start Document text
Not that Wilson's political practice accorded with his lofty vision. On the contrary, his successful initiatives owed a great deal to old-fashioned party politics, and his greatest adventure in the new presidentialism ended in tragic failure. Returning in triumph from Versailles, Wilson saw his treaty to end all wars defeated at the hands of a Senate curiously indifferent to his claim to speak for We the People not just of the United States, but of the Western world.

By the 1920s, the party-based political engine of the nineteenth century had already been disrupted. Movements unaffiliated with parties had succeeded in putting their mark on the Constitution with the income tax, direct election of the Senate, Prohibition, and women's suffrage. And the presidency had been making ostentatious claims to speak for the People without the encumbrance of party. The old movement-party-presidency pattern had begun to drift out of the lived experience of Americans. In the 1920s the last Americans who had seen a successful movement-party make its mark on the Constitution—the generation that had lived through the Civil War and Reconstruction—were hurtling toward the grave. The future patterns of popular sovereignty were becoming unhinged from the past.


And then came Franklin Roosevelt, and the construction of what I will call the movement-presidency. Building on the precedents of the Progressive Era, Roosevelt used the media to speak directly for the leading movements of his time: the farmers, industrial workers, and liberal intelligentsia and professions. Fulfilling Wilson's dream, he reached out beyond the narrowness of party politics to construct an image as spokesman for the People in a way that tens of millions found compelling (and others detested, but recognized as the central political reality of their age). What is more, he used this authority to preside over a constitutional revolution similar to, but more massive than, the one achieved by the movement-party-presidency of Jackson. As in 1837, so in 1937, a plebiscitarian presidency was successful in inducing a reluctant Supreme Court to recognize that the People were demanding a fundamental change in constitutional doctrine; by the early 1940s, a reconstructed Court was elaborating fundamental principles of New Deal constitutionalism that endure to the present day.
end Document text
→ Written task A: In the passage on the American presidency, render the sentence "The future patterns of popular sovereignty were becoming unhinged from the past." in Spanish.
The text and the records have no connection to each other.
start Available data
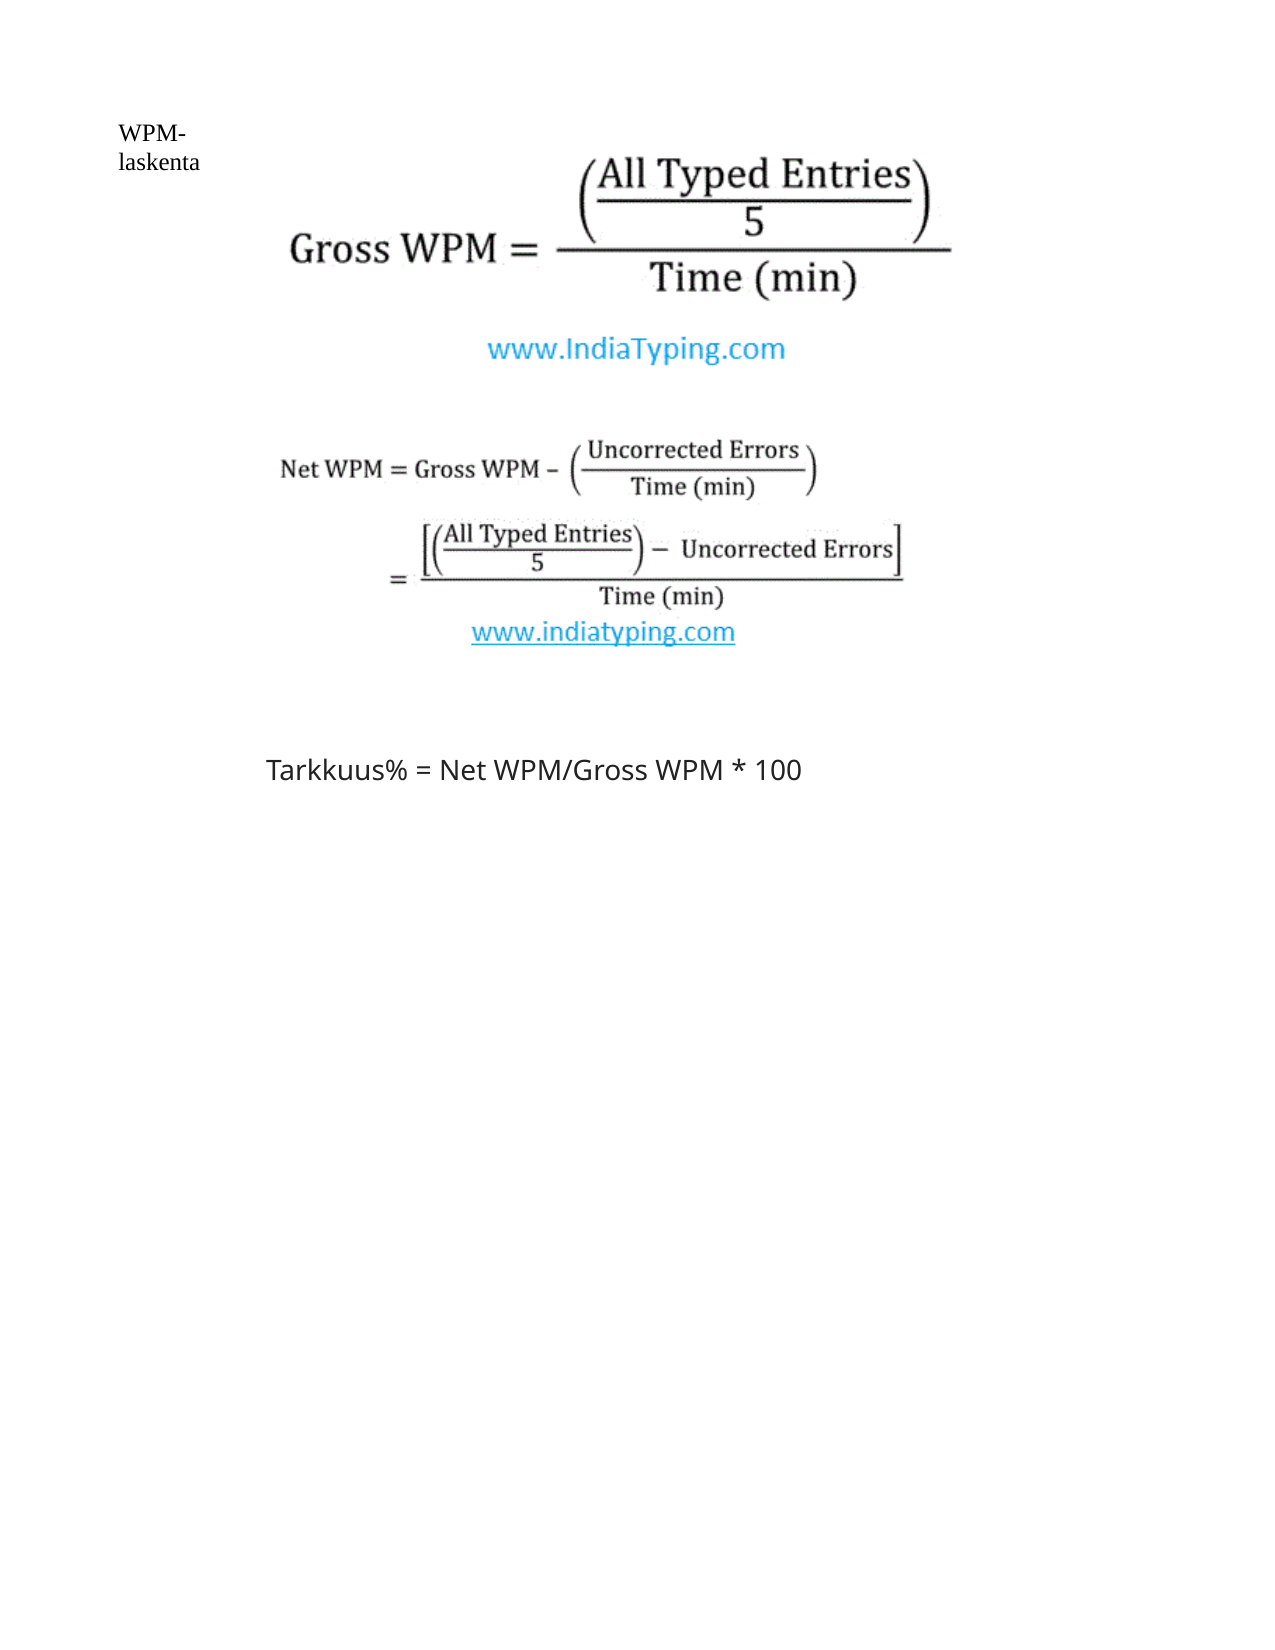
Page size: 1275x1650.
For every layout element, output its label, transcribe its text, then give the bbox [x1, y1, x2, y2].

picture [265, 118, 1010, 381]
text Tarkkuus% = Net WPM/Gross WPM * 100 [118, 751, 1157, 789]
picture [265, 395, 931, 672]
text WPM-laskenta [118, 118, 265, 176]
text [1010, 118, 1157, 176]
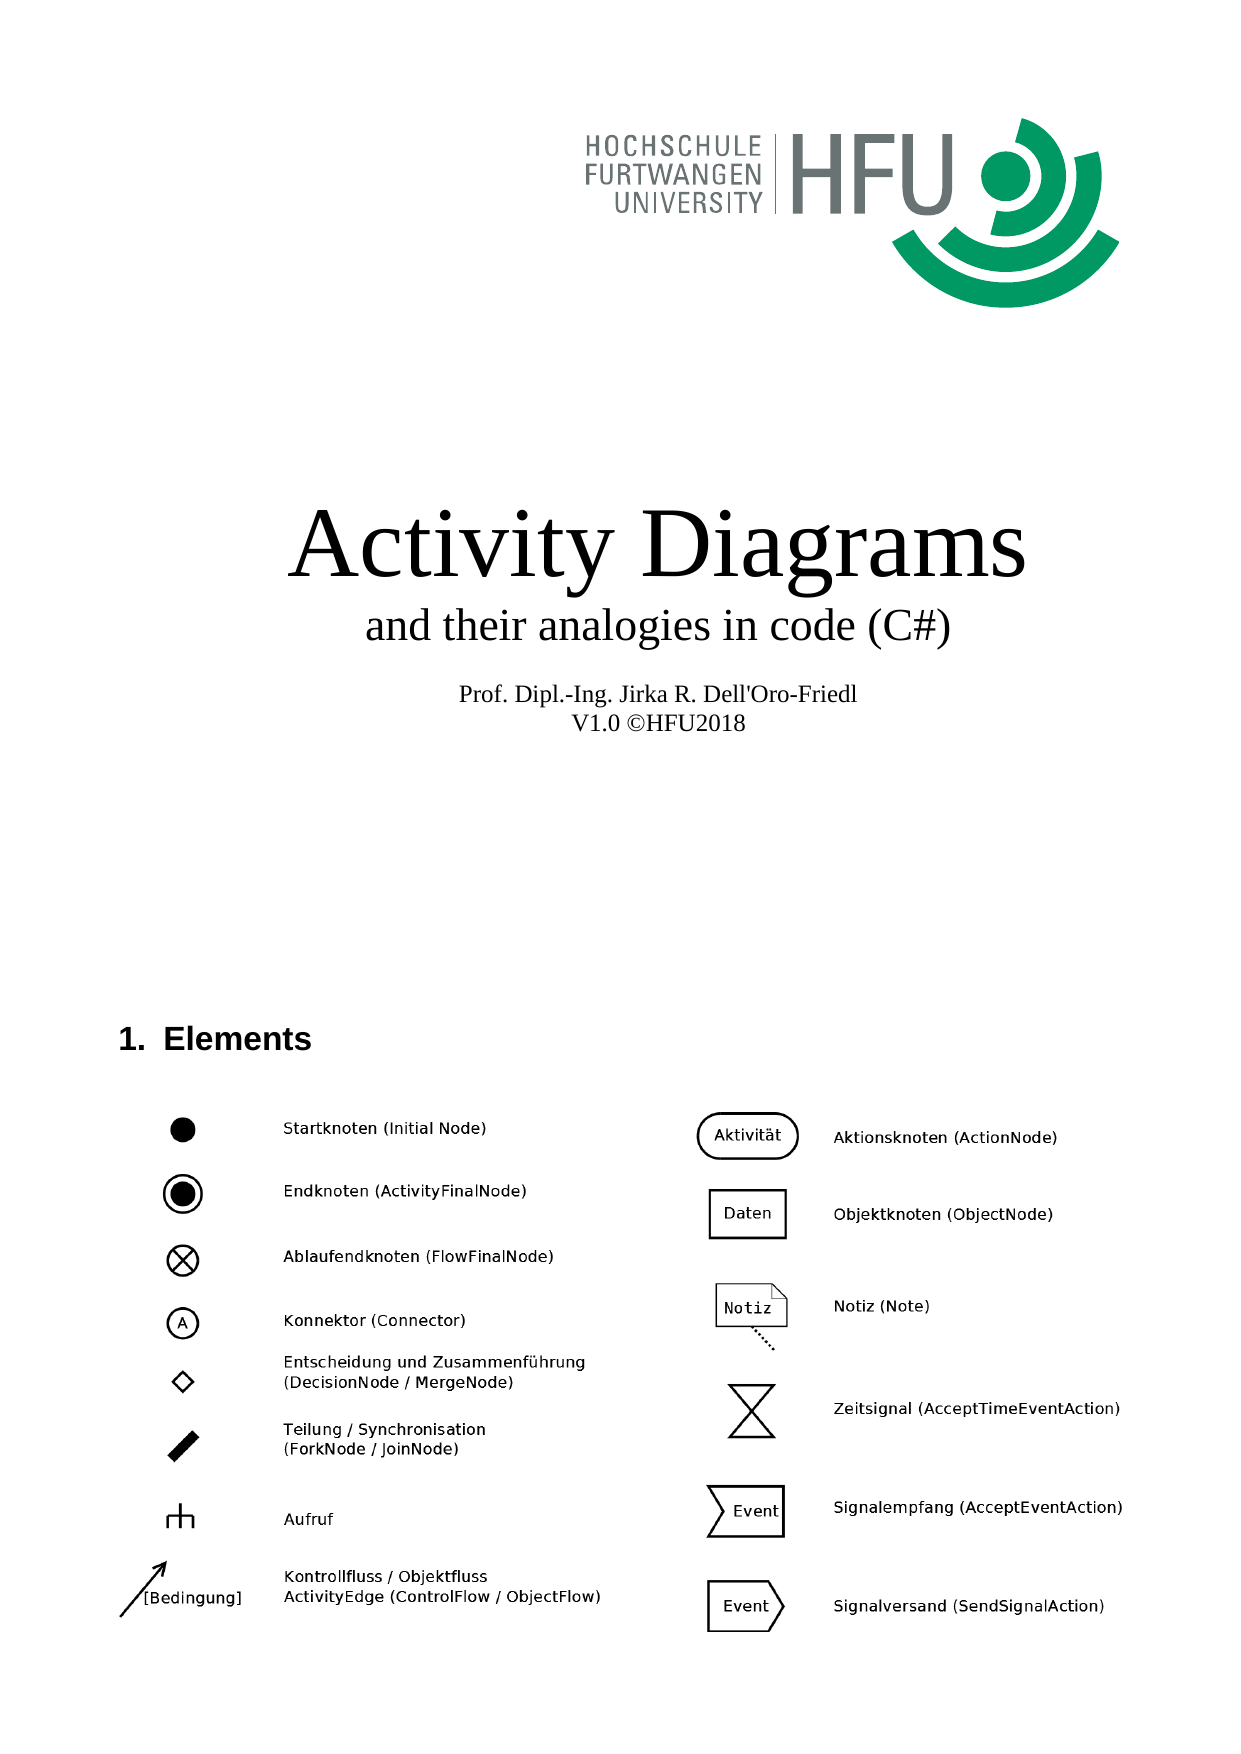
end Available data
→ Written task B: Transcribe every line of the records precisely, omitting the pictures from your answer.

→ Worked answer A: Los patrones futuros de la soberanía popular se estaban desvinculando del pasado.

→ Worked answer B:
Page size: 1275x1650.
For every layout element, output its label, transcribe its text, then give the bbox [x1, y1, x2, y2].

picture [265, 118, 1010, 381]
text Tarkkuus% = Net WPM/Gross WPM * 100 [118, 751, 1157, 789]
picture [265, 395, 931, 672]
text WPM-laskenta [118, 118, 265, 176]
text [1010, 118, 1157, 176]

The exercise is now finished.